In the forum thread on replacing outlets, what can replace the old outlet to provide protection even when there is no ground?
[Begin Page extract]
When you say "three way" and "two way", do you mean grounded, un-grounded? No, you can't connect a grounded outlet to a circuit that has no ground. That is dangerous, as it gives the use the impression they are plugged into a grounded outlet. Can you run a ground wire?

You can replace the old with a GFCI - that provides protection even with no ground.

https://www.thisoldhouse.com/electrical/21015454/replacing-two-prong-receptacles

-ERD50
 
Trying to understand. Are you saying you don’t have a ground? So, you have a 3 way outlet, but it will act like a 2 way outlet because you don’t have a ground?

If that’s the case, yes, it will work but it’s certainly not code. I had a similar problem. I had a 3 way outlet and my ground wasn’t working. Electrician said I could put a 2 way outlet in there so that anyone using it would know it’s not a grounded outlet. Thankfully, I found the fault in the ground wire and was able to fix it.
 
I don't know what you mean by a 3-way. If you mean a standard receptacle with ground (see attached) - yes it will work. And you should have a ground wire in the box to attach to the ground screw on the receptacle.

Caution! To be clear, this *ONLY* works if you have a ground in that box. W/o the ground, it may appear to work, but it is unsafe (don't do it!).

-ERD50
 
Caution! To be clear, this *ONLY* works if you have a ground in that box. W/o the ground, it may appear to work, but it is unsafe (don't do it!).

-ERD50

I agree - don't do it if you don't have a ground wire. I should have made that more clear. But I have never run into a situation where there wasn't a ground wire in the box.
 
Trying to understand. Are you saying you don’t have a ground? So, you have a 3 way outlet, but it will act like a 2 way outlet because you don’t have a ground?

If that’s the case, yes, it will work but it’s certainly not code. ...

It isn't just "not to code", it is DANGEROUS. Don't do it!

Some codes are for very marginal things, or for convenience (like the 6" of free wire, just makes it easier and a bit safer to replace outlets/switches). But this code is important, don;t screw around. Some one could get killed.

-ERD50
 
I agree - don't do it if you don't have a ground wire. I should have made that more clear. But I have never run into a situation where there wasn't a ground wire in the box.

If the old outlet is ungrounded (two prong), I would not be surprised if there is no ground available.

OP - how old is this house?

-ERD50
 
It isn't just "not to code", it is DANGEROUS. Don't do it!

-ERD50

Agree. Should have been more clear. Like I said, I was about to put in a two way outlet just to make sure. But anal me couldn’t stand that. Took awhile, but I finally isolated where the break in the ground was. In another outlet, the ground was run from, the connection somehow got loose. Fixed that and had ground to the other box.
 
I don't know what you mean by a 3-way. If you mean a standard receptacle with ground (see attached) - yes it will work. And you should have a ground wire in the box to attach to the ground screw on the receptacle.
Thanks, Ron. Apparently there is no such thing as a 3-way outlet (crazy me). If wired in a certain way the outlet functions differently, but the same standard outlet applies.

I do need an outlet that will accept 12AWG on a push connection.
 
IIRC, code calls for about 6" length on the wires out of the box, so that wiring is not to code. I think the 'fix' is to pigtail in a 6 inch piece with a wire nut.

I do need an outlet that will accept 12AWG on a push connection.

Add some wire. It’s no big deal as long as you have room in the box for the extra wire nuts.
 
Thanks, Ron. Apparently there is no such thing as a 3-way outlet (crazy me). If wired in a certain way the outlet functions differently, but the same standard outlet applies.
[End Page extract]
[Begin Record set]
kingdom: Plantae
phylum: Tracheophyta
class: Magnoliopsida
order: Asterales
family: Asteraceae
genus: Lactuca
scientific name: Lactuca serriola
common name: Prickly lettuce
[End Record set]
[Begin Record set]
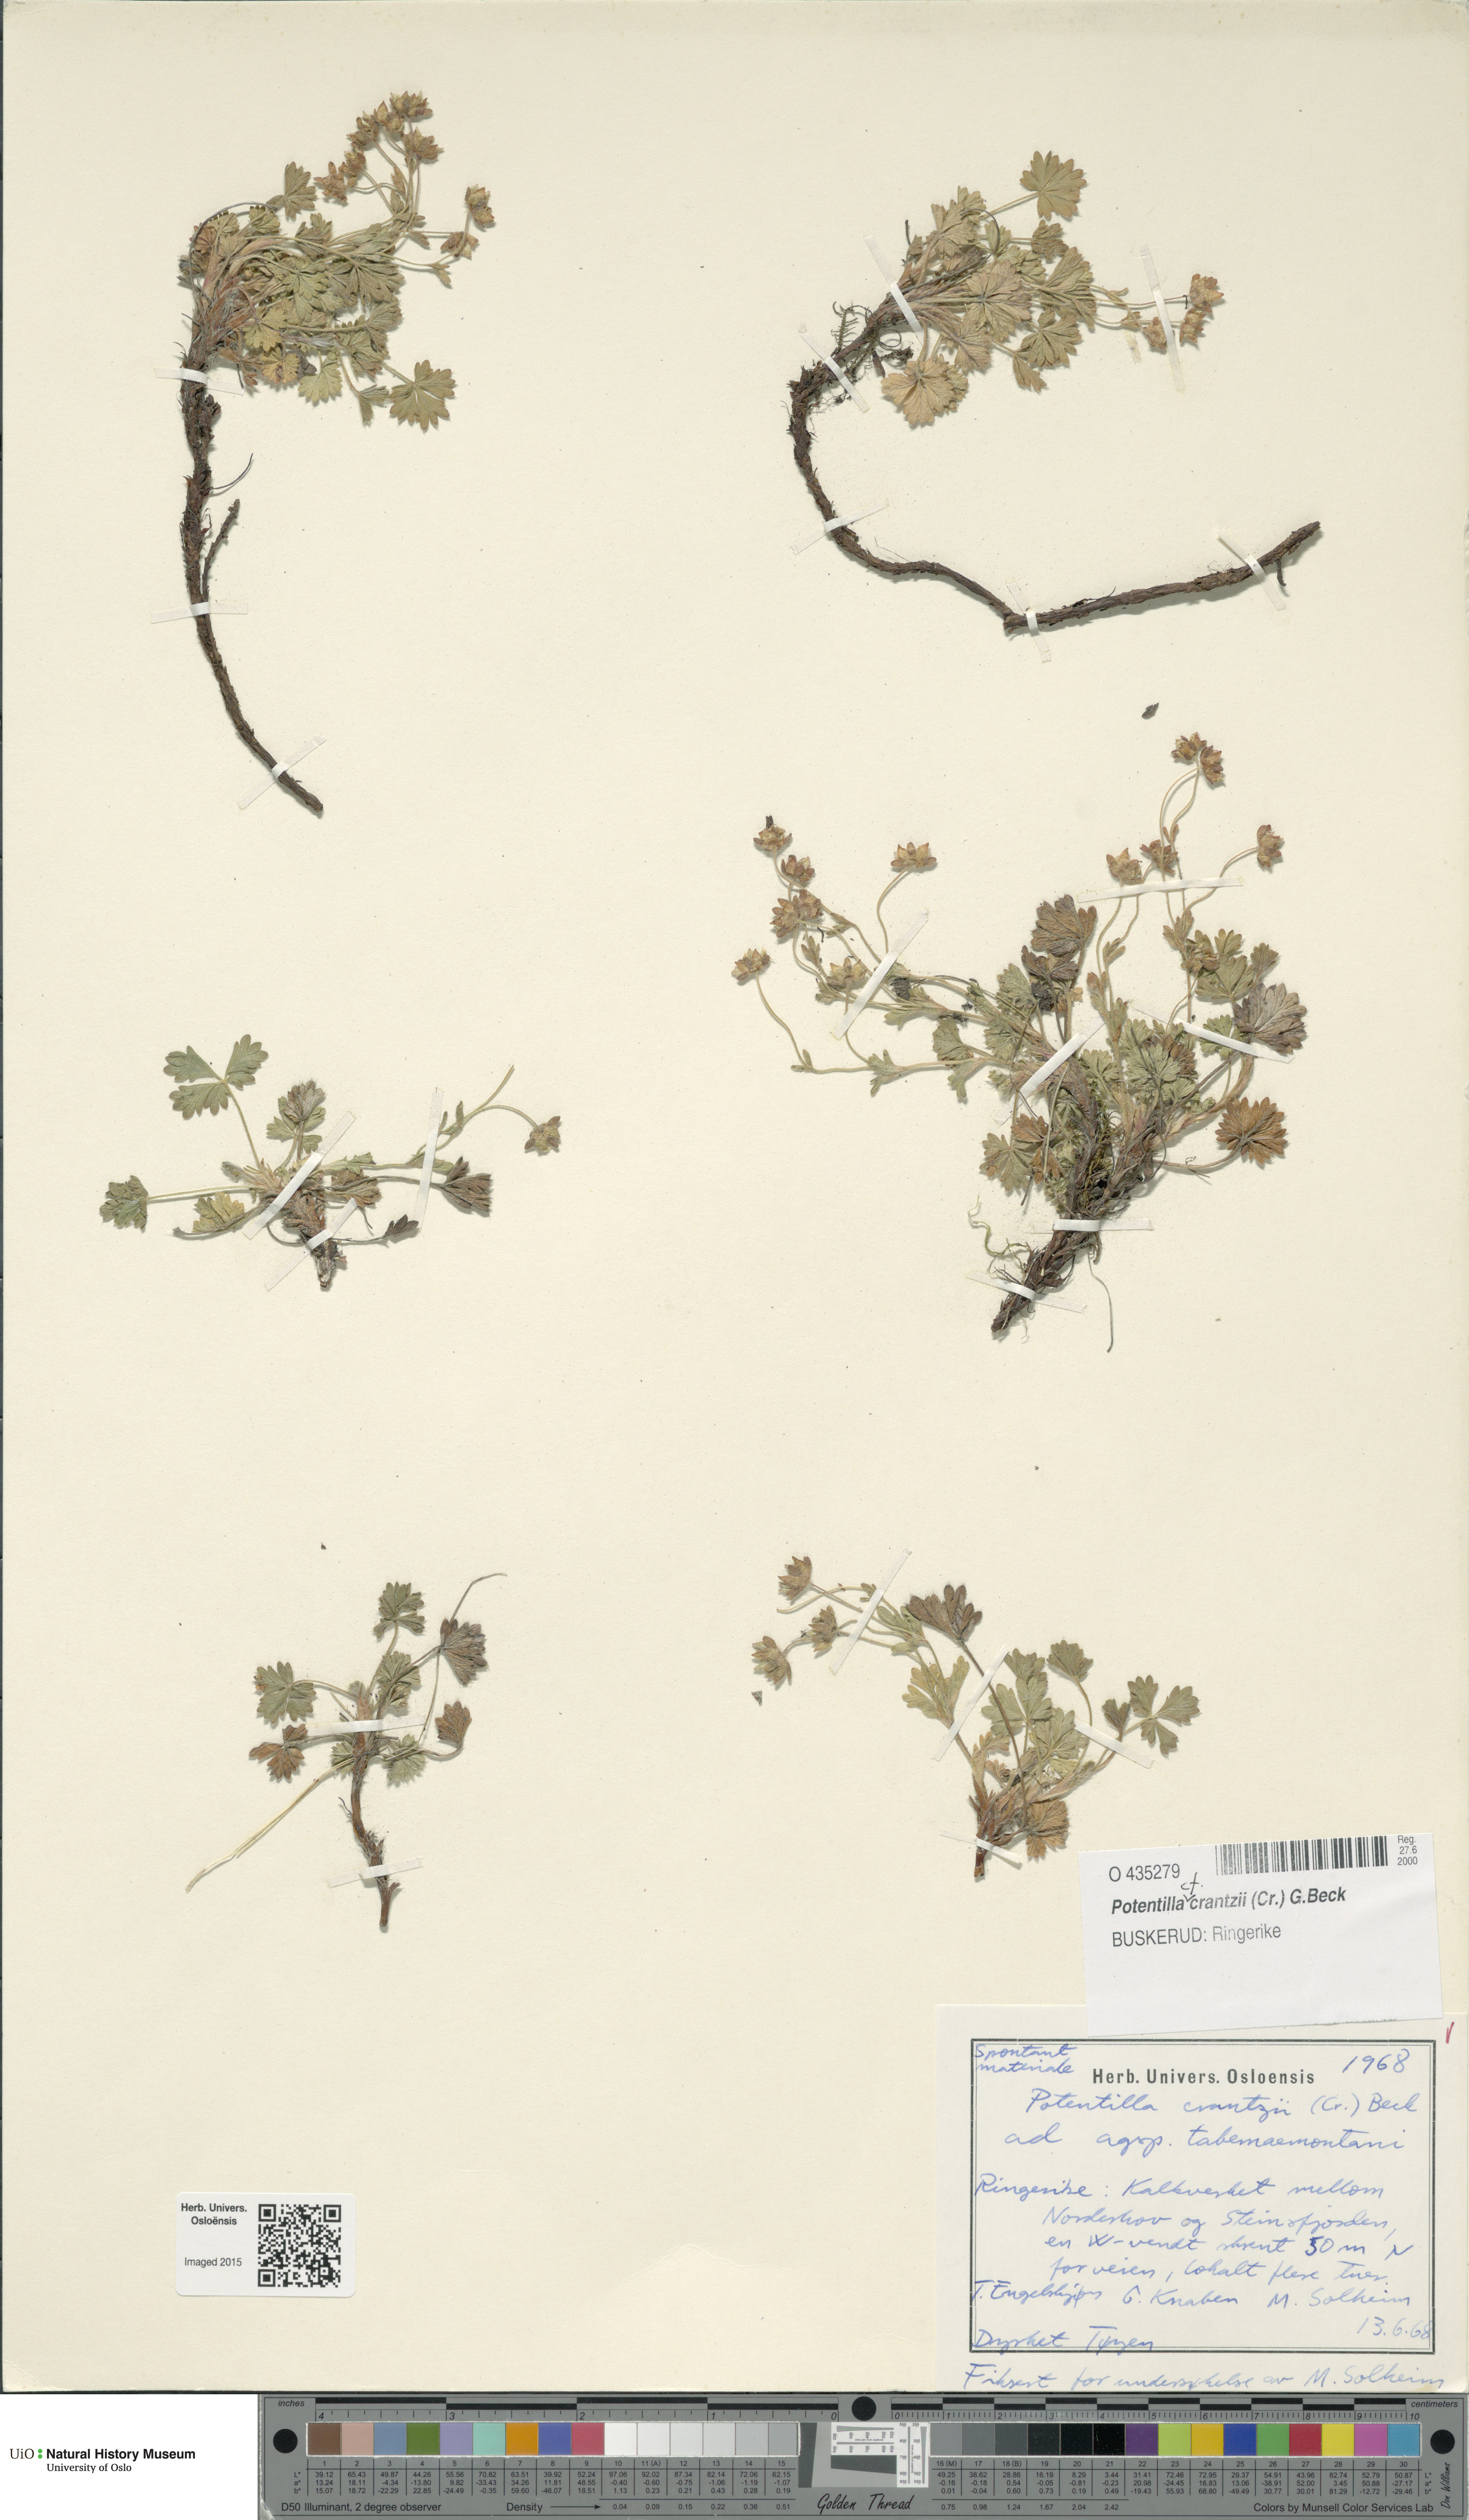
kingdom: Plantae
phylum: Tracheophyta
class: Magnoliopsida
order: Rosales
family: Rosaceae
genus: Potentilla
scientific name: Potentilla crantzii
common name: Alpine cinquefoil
[End Record set]
- [Worked answer] A GFCI.